Instructions to use sukhrobnurali/uzbek-minilm with libraries, inference providers, notebooks, and local apps. Follow these links to get started.
- Libraries
- sentence-transformers
How to use sukhrobnurali/uzbek-minilm with sentence-transformers:
from sentence_transformers import SentenceTransformer model = SentenceTransformer("sukhrobnurali/uzbek-minilm") sentences = [ "The weather is lovely today.", "It's so sunny outside!", "He drove to the stadium." ] embeddings = model.encode(sentences) similarities = model.similarity(embeddings, embeddings) print(similarities.shape) # [3, 3] - Notebooks
- Google Colab
- Kaggle
uzbek-minilm
A multilingual sentence-embedding model fine-tuned from
sentence-transformers/paraphrase-multilingual-MiniLM-L12-v2
for Uzbek semantic search and retrieval, including cross-lingual uz↔en.

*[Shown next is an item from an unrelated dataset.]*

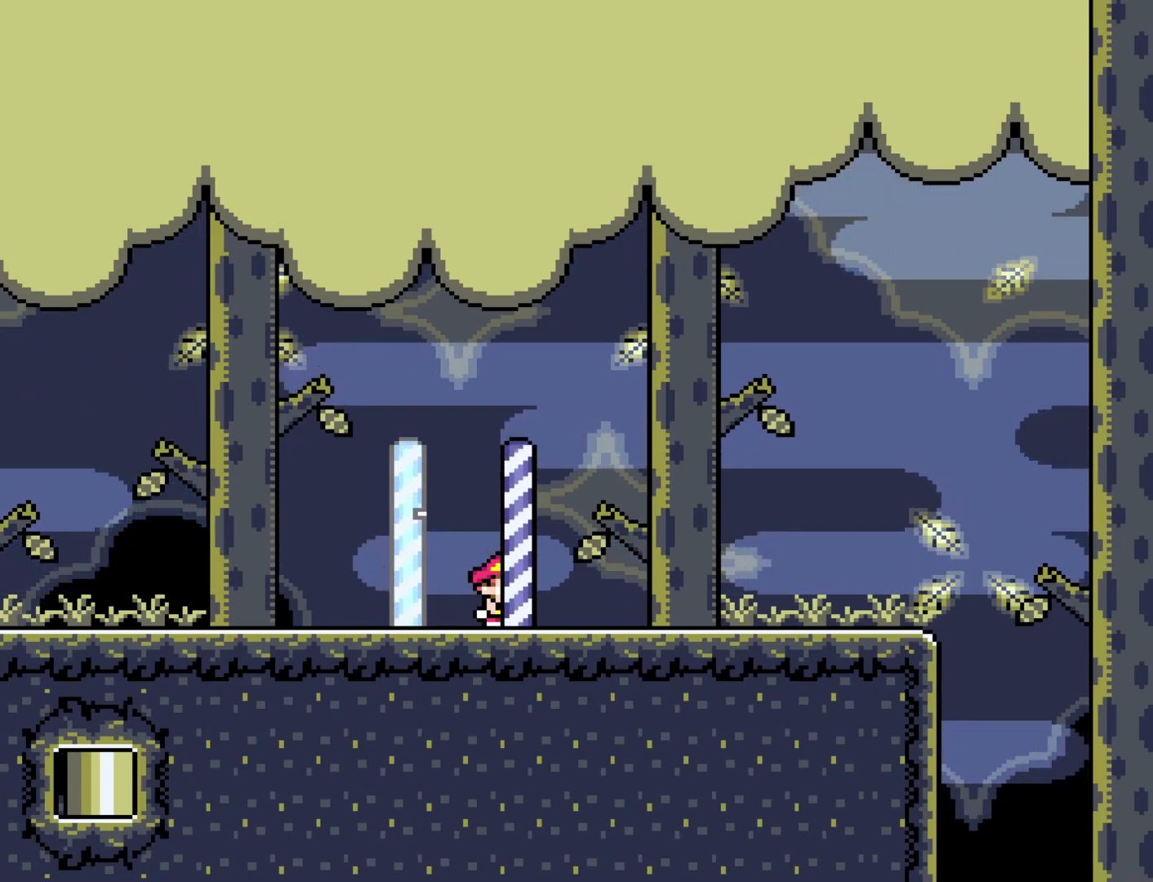
{"buttons": ["Y"], "events": [[83, "DPAD_LEFT", "down"], [250, "DPAD_LEFT", "up"], [350, "DPAD_RIGHT", "down"], [400, "DPAD_RIGHT", "up"]]}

This model demonstrates the large gain achievable when the base model is weak at the
target language. The base MiniLM handles Uzbek poorly (Recall@1 = 0.26); after one epoch
on Uzbek pairs it reaches Recall@1 = 0.97. The companion flagship
sukhrobnurali/uzbek-e5-small
starts from a stronger base and is the recommended model for cross-lingual work.
- Base model:
paraphrase-multilingual-MiniLM-L12-v2(118M params, 384-dim, Apache 2.0) - Language: Uzbek (Latin), with English for cross-lingual pairs
- Training data:
sukhrobnurali/uzbek-embedding-pairs - Objective:
MultipleNegativesRankingLoss, 1 epoch - Training code: https://github.com/sukhrobnurali/uz-sentance-embedding
Intended use
- Uzbek semantic search / passage retrieval (RAG over Uzbek documents).

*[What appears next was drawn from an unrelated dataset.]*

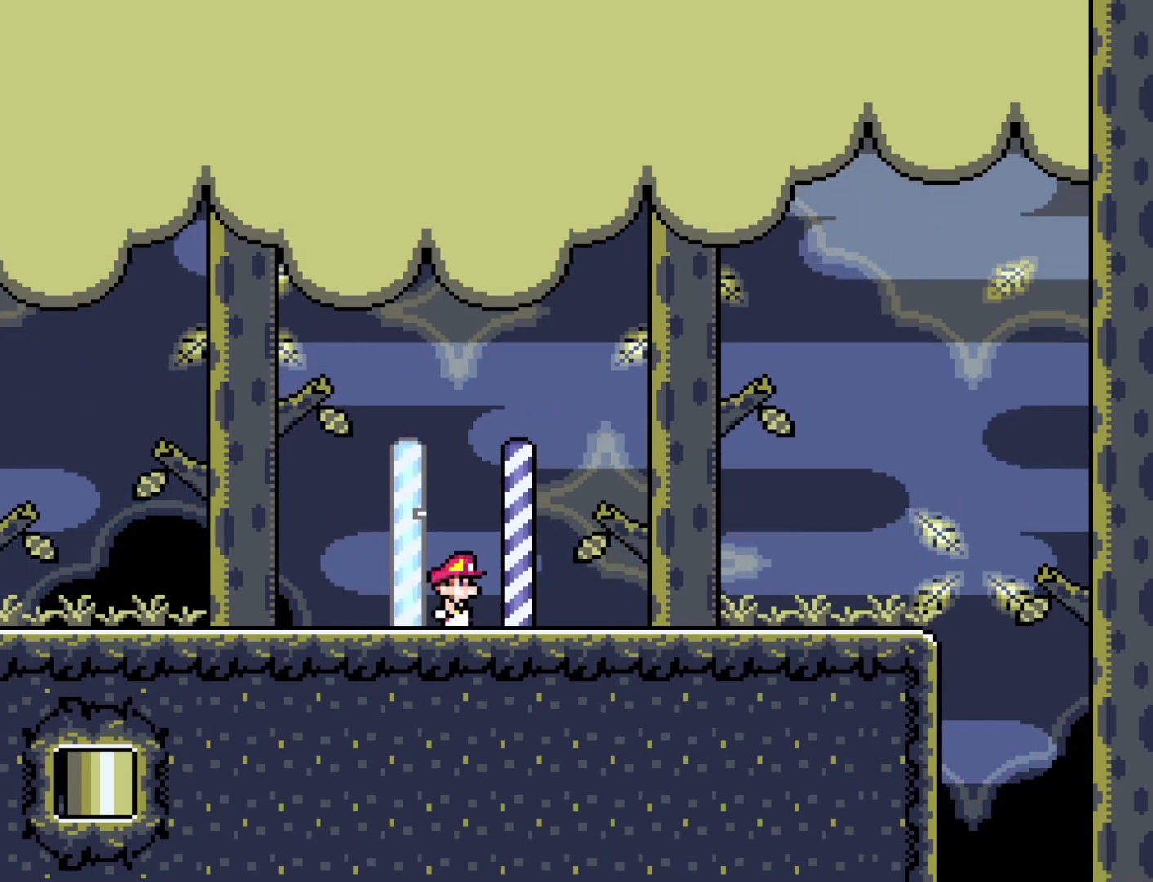
{"buttons": ["B", "Y"], "events": [[400, "B", "down"]]}
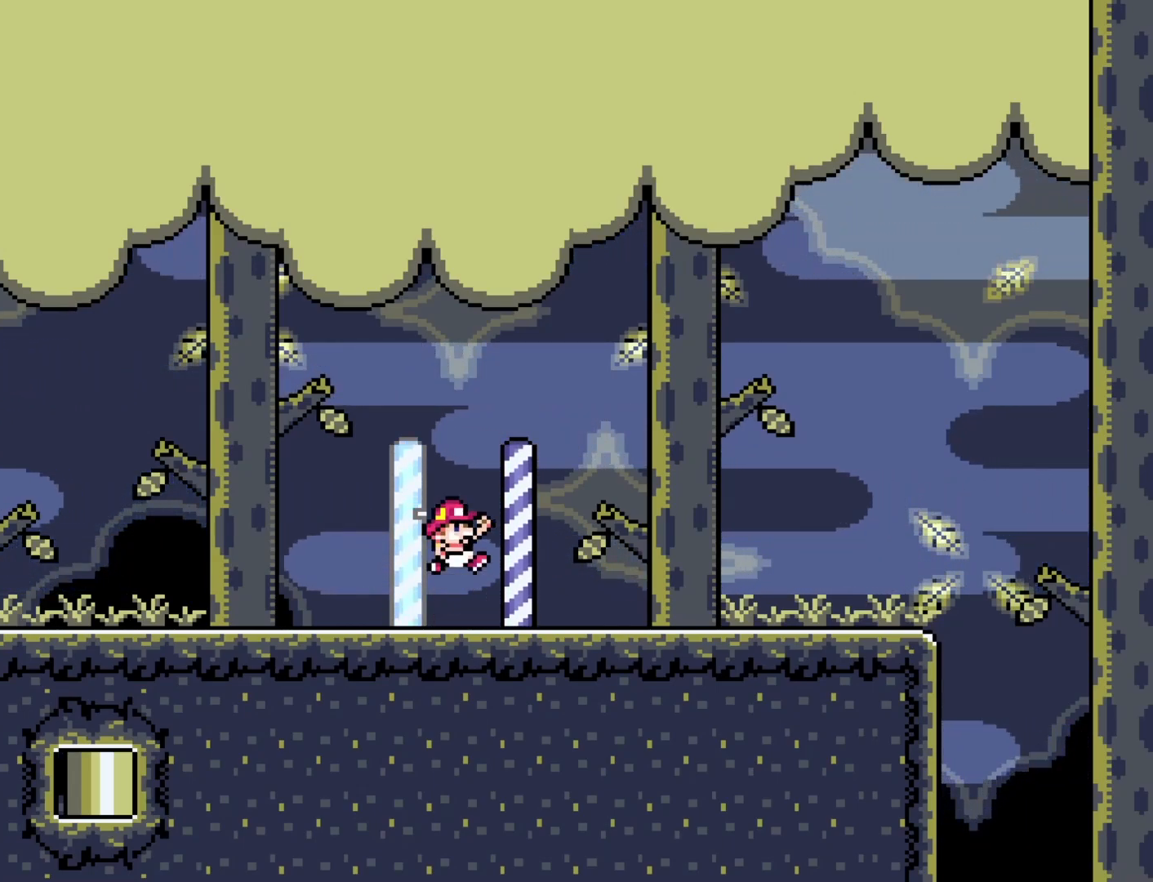
{"buttons": ["Y"], "events": [[217, "B", "up"], [267, "DPAD_LEFT", "down"], [433, "DPAD_LEFT", "up"]]}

- Cross-lingual uz↔en retrieval and bitext alignment.
- General-purpose Uzbek sentence similarity and clustering.
Unlike e5, this model uses no input prefixes — encode queries and documents as plain text. Embeddings are L2-normalized; compare with cosine similarity.
Usage
from sentence_transformers import SentenceTransformer
model = SentenceTransformer("sukhrobnurali/uzbek-minilm")
query = ["O'zbekistonning poytaxti qaysi shahar?"]
passages = [
"Toshkent — O'zbekiston Respublikasining poytaxti va eng yirik shahri.",
"Samarqand — O'zbekistondagi qadimiy shaharlardan biri.",
]
q_emb = model.encode(query, normalize_embeddings=True)

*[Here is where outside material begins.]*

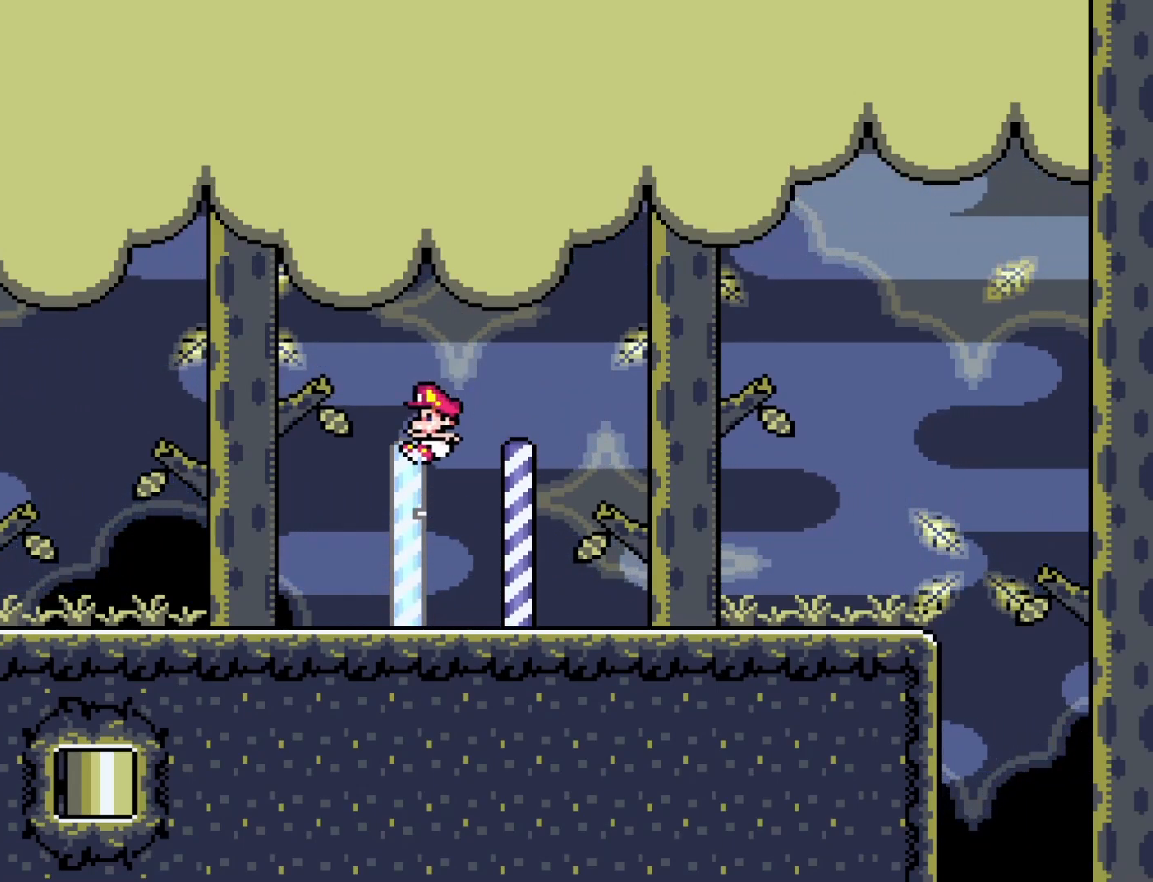
{"buttons": ["B", "Y"], "events": [[17, "DPAD_RIGHT", "down"], [117, "DPAD_RIGHT", "up"], [417, "B", "down"]]}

p_emb = model.encode(passages, normalize_embeddings=True)
scores = q_emb @ p_emb.T
print(scores) # highest score on the Tashkent passage
Requires
sentence-transformers>=5.5.1— the version the model was saved with. Older versions cannot load it (ModuleNotFoundError: No module named 'sentence_transformers.base').
Evaluation
The same protocol is applied to the base and fine-tuned models so the delta is a fair
comparison. Both held-out sets are disjoint from training: the retrieval split is the
dataset's wiki_retrieval_eval/test; FLORES+ training only ever sees dev (via the
dataset's validation split), so devtest stays clean.
Monolingual Uzbek retrieval — wiki_retrieval_eval/test (5,000 title→paragraph)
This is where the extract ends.